I don’t know about that. Apple supported some full size GPUs in past product lines and the number of users was very small. Granted, LLMs change that demand but the audience for Mac Pro buyers who would use a full-size GPU that is impossible to obtain is almost nothing compared to their laptop sales.

bigyabai an hour ago | parent [-]

The audience for Mac Pro buyers is almost nothing, full stop. It failed to find a niche, and now Apple is getting rid of it: https://www.macrumors.com/2026/03/26/apple-discontinues-mac-...

Part of the reason the new Mac Pro failed to find an audience can definitely be blamed on macOS' hostility to third party hardware. Who knows what Apple would be worth if they beat Nvidia's Grace CPU to the datacenter market. It was certainly their opportunity.

brcmthrowaway 20 minutes ago | parent [-]

True, they could do any number of things. But a datacenter play would appear quite random to investors and their core audience. Broadcom + Nvidia however...

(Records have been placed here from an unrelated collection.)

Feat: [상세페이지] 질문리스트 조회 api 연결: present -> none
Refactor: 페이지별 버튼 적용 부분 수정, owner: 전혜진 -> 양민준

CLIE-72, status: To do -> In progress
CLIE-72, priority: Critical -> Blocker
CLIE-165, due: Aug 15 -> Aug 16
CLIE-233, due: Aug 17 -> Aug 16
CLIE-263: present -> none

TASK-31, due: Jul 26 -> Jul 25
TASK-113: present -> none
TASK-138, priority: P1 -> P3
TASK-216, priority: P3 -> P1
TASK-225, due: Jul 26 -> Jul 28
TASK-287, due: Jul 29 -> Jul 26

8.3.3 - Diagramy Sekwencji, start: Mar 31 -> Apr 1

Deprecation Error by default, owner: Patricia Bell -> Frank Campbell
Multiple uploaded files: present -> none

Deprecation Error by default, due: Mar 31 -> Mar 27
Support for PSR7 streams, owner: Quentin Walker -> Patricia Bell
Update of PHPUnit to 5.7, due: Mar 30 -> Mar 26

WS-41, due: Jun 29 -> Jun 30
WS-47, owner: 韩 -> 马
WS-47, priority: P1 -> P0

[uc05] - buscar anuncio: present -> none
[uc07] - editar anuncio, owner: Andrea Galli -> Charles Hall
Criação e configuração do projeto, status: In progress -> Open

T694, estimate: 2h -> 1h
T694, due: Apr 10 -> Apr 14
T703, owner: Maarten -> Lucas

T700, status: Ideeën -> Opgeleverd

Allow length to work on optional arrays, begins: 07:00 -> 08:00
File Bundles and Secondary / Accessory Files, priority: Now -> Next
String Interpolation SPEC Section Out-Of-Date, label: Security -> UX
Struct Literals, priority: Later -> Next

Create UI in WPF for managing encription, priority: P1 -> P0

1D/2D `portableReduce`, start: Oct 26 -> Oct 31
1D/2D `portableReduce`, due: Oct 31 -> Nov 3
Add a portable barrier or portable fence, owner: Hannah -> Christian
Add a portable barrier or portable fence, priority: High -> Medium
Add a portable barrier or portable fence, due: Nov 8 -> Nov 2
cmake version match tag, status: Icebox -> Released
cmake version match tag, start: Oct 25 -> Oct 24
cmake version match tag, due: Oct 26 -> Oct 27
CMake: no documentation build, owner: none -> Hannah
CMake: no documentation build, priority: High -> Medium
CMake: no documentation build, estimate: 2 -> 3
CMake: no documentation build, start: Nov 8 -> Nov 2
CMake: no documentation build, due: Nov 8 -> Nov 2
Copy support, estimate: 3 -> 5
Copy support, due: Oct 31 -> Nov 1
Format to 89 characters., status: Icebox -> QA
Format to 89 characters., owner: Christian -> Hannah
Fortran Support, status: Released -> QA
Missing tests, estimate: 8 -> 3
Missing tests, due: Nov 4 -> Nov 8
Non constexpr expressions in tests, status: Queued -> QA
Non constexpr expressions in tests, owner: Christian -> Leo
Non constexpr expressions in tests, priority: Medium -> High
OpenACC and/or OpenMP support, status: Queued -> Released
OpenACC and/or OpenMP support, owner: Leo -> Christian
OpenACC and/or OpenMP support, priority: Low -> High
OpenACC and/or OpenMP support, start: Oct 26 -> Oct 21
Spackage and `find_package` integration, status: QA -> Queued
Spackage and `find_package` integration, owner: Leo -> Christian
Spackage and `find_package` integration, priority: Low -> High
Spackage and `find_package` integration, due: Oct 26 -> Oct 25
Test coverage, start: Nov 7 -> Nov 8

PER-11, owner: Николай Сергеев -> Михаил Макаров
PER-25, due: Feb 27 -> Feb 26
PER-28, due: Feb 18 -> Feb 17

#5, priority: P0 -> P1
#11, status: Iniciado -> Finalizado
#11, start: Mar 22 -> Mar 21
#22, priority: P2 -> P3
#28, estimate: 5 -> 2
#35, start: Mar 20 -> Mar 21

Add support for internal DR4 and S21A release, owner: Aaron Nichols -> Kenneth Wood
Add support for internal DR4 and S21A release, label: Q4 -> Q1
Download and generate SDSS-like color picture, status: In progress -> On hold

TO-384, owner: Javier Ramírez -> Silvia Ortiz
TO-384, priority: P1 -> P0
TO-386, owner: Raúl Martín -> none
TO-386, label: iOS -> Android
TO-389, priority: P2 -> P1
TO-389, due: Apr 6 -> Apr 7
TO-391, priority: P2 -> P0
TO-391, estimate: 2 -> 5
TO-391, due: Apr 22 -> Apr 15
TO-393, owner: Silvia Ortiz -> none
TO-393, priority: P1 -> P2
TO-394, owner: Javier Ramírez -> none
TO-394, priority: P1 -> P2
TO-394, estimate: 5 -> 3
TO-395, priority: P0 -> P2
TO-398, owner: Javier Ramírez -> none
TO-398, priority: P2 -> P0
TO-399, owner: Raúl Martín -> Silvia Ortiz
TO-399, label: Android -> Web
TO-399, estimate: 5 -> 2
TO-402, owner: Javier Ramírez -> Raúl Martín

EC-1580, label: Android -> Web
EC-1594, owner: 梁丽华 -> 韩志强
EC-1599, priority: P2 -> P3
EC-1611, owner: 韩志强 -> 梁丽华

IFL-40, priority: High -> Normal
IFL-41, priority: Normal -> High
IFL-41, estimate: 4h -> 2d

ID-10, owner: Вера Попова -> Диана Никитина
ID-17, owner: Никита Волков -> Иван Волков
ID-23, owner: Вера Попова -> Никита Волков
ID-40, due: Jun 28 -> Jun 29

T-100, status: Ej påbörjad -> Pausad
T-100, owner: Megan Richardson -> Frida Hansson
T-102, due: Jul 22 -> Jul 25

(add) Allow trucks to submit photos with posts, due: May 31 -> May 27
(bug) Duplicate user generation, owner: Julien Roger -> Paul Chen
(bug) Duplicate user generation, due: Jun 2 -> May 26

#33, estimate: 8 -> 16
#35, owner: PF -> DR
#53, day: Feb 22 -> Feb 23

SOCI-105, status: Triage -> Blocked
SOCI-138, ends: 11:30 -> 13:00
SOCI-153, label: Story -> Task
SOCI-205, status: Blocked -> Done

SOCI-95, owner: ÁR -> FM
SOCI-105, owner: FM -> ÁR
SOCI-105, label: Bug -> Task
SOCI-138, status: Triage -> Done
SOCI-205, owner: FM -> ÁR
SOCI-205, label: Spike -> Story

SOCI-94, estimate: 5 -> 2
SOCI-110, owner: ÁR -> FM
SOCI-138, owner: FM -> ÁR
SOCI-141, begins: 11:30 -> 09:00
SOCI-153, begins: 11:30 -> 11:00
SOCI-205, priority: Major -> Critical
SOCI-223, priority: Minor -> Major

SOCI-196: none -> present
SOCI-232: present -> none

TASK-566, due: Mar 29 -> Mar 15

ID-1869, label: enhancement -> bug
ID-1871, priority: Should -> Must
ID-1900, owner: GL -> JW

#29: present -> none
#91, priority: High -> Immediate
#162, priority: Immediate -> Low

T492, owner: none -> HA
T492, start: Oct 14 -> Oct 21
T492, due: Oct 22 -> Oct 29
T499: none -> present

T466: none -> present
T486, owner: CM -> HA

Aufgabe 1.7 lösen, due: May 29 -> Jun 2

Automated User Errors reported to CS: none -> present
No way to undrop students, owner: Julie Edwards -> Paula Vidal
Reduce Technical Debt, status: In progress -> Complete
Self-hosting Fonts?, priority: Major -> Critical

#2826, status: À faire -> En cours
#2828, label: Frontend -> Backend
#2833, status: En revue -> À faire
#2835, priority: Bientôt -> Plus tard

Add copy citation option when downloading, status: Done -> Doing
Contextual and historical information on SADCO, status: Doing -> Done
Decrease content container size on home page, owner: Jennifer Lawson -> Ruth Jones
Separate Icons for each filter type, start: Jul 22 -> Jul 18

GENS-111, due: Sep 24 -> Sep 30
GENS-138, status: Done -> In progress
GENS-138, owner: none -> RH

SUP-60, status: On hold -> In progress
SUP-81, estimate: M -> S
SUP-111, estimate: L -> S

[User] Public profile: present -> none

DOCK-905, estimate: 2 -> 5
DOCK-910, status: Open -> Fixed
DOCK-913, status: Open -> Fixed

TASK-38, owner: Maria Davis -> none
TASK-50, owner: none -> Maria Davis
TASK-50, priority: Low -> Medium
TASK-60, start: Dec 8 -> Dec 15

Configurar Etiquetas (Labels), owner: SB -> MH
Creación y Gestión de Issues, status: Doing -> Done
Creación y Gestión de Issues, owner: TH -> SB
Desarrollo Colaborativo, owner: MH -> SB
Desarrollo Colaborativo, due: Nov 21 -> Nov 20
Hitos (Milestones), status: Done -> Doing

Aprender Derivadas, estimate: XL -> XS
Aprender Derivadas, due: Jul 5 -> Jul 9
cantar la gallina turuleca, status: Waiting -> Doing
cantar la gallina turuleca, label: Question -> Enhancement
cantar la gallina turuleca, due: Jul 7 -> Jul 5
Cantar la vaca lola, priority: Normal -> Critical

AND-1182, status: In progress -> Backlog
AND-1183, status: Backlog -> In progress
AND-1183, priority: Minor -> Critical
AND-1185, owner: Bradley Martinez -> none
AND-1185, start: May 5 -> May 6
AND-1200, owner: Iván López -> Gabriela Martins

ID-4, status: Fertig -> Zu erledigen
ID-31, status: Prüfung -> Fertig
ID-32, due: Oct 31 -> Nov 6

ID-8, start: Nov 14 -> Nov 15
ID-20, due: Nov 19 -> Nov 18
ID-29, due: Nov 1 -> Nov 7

jbverschoor an hour ago | parent | prev [-]

I guess that little problem with the Nvidia chips overheating in the MacBook Pro didn’t give Apple a lot of confidence

bigyabai 38 minutes ago | parent [-]

The Mac Pro isn't a Macbook Pro. It has socketed PCI slots and should be able to support the user's hardware in macOS' software, regardless of how Apple feels.